How much of the past can be left in the past, and when does its long fingers reach into our present day lives? What is justice and reckoning, and when should matters be taken into our own hands versus being left up to the courts? Keenan Powell’s latest, Hell and High Water, deals with these questions and more in the latest installment of Maeve Malloy’s story.
Maeve is seeking a new start. Her legal license was suspended when her alcoholism caused her to miss part of a case, and it soured her taste for law. She’s headed to a remote Alaskan resort on Fox Island to take a job as kitchen help for the summer while she recalibrates her life. She is unprepared for what awaits her there.
The lodge is comprised of a middle-aged married couple who run the whole place themselves, plus an office manager with an attitude. Other guests are 2 nuns (which gives Maeve flashbacks to her childhood), an ex-priest who is there as a wildflower expert, and another couple on vacation.
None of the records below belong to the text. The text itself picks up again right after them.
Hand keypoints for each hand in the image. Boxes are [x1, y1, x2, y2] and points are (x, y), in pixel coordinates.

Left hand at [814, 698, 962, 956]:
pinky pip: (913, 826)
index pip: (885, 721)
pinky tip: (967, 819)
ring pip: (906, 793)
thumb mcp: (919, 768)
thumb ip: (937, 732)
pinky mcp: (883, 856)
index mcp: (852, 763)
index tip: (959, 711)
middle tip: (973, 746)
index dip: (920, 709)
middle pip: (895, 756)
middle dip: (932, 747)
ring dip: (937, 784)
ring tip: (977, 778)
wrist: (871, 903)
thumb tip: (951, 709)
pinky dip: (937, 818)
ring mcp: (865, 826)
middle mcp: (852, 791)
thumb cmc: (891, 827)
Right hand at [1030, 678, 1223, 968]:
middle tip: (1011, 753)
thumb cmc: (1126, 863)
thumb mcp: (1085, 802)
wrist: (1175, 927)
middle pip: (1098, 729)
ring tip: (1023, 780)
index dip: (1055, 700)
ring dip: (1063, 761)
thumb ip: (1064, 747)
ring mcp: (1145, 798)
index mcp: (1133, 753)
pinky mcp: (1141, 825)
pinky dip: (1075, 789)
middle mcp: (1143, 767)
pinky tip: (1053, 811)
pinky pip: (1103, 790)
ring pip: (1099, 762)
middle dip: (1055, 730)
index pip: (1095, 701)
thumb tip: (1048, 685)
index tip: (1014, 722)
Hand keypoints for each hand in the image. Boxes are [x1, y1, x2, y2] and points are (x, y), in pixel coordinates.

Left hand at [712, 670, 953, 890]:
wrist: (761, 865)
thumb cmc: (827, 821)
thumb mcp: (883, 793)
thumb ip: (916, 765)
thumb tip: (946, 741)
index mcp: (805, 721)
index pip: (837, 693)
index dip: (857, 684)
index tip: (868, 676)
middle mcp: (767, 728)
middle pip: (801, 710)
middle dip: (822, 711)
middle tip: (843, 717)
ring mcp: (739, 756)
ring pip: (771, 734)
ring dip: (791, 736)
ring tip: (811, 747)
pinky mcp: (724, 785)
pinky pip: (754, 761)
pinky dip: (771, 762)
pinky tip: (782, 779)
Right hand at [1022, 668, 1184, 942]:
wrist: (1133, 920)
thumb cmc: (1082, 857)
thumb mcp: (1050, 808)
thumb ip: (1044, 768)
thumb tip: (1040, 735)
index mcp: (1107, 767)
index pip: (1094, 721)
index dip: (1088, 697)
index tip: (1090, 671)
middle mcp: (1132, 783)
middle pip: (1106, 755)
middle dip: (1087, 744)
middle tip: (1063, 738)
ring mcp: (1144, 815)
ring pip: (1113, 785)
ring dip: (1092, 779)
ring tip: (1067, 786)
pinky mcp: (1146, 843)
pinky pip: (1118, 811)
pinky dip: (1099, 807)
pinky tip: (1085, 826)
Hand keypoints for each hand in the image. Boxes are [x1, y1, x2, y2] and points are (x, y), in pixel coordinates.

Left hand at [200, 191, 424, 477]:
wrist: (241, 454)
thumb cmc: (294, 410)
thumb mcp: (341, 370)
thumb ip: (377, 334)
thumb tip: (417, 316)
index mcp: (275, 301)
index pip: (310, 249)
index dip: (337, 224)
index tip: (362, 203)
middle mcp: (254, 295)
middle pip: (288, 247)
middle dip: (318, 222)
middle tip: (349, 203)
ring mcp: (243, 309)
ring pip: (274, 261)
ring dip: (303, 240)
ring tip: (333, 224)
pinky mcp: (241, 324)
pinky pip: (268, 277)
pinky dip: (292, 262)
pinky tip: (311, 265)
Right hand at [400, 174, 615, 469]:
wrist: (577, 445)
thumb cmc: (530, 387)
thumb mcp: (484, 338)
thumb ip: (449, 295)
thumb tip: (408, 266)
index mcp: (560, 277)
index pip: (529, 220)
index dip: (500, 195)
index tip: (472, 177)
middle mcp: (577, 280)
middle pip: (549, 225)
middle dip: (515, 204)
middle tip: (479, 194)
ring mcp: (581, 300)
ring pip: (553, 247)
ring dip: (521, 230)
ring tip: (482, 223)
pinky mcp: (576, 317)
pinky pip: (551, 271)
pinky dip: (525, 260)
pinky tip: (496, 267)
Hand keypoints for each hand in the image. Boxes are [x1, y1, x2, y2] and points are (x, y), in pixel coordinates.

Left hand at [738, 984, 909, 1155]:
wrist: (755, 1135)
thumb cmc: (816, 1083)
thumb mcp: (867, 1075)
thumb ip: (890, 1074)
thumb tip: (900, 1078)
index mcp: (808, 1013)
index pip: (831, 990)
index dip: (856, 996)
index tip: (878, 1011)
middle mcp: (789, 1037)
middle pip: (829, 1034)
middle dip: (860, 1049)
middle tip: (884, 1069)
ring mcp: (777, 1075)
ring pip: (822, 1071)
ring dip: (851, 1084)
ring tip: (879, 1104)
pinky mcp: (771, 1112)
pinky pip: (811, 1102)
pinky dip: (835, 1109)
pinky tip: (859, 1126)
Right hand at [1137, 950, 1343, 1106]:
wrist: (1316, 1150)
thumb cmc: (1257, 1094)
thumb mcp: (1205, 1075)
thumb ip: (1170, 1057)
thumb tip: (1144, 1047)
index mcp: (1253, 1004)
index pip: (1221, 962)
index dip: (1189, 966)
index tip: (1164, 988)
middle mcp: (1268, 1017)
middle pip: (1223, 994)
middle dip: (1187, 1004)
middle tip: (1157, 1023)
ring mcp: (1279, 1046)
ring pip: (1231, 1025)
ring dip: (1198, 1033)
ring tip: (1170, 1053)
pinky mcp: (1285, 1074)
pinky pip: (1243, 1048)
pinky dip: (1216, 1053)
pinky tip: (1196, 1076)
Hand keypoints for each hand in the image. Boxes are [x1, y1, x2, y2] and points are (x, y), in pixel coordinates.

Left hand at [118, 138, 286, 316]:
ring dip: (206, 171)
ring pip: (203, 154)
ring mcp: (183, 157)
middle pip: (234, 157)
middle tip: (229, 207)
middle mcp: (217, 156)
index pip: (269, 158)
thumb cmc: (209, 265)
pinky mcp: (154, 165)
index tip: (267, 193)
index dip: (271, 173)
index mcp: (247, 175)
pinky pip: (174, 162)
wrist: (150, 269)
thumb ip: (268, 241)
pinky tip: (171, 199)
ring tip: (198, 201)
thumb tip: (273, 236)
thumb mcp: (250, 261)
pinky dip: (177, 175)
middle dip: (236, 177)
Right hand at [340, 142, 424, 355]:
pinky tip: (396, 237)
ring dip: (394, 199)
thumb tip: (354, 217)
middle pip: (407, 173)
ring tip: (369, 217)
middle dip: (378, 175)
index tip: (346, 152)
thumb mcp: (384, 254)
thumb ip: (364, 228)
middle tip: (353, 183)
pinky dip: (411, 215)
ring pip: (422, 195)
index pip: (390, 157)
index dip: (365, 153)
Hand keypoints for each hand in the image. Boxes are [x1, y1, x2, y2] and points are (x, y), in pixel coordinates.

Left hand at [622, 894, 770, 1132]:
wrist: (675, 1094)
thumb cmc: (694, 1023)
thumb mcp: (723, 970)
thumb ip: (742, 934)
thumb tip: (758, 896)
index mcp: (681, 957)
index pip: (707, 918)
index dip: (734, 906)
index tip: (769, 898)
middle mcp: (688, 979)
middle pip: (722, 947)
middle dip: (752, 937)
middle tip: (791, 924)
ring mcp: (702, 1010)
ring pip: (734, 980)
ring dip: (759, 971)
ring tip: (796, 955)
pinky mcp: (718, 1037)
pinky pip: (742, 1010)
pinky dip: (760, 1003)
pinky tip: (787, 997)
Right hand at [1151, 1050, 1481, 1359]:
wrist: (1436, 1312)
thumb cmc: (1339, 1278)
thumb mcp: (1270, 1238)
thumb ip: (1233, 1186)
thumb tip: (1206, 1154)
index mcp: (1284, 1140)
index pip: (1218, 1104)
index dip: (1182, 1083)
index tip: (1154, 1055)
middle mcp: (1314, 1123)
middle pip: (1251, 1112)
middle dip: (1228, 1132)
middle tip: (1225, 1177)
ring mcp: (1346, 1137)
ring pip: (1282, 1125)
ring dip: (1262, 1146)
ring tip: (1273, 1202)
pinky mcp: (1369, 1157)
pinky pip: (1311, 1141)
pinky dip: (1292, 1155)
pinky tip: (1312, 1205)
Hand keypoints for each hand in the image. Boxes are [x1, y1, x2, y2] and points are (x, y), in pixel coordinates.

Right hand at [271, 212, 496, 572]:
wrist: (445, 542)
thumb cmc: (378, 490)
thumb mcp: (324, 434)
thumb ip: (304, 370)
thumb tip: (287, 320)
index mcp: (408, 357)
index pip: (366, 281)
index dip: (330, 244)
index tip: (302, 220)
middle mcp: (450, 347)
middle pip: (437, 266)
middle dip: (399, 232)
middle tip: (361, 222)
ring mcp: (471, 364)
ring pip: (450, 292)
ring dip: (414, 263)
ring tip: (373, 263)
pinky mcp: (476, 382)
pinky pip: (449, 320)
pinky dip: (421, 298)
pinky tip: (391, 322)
But it soon becomes apparent there’s more to these guests than they’re admitting.
Between an illegal grow operation operating cross-state, a rampaging bear, a generator that only works occasionally, and a raging hurricane that has cut off the island from the outside world, it’s going to be up to Maeve to figure out who is hiding deadly secrets, and who they are hiding them from.
Hell and High Water is a good read, a sort of combo closed-room mystery and adventure story. The characters pull you in, as the author deftly deals with bigger questions of human existence, illustrated in the lives of one particular family. It’s well done, and I’m going to look for the first two books in the series.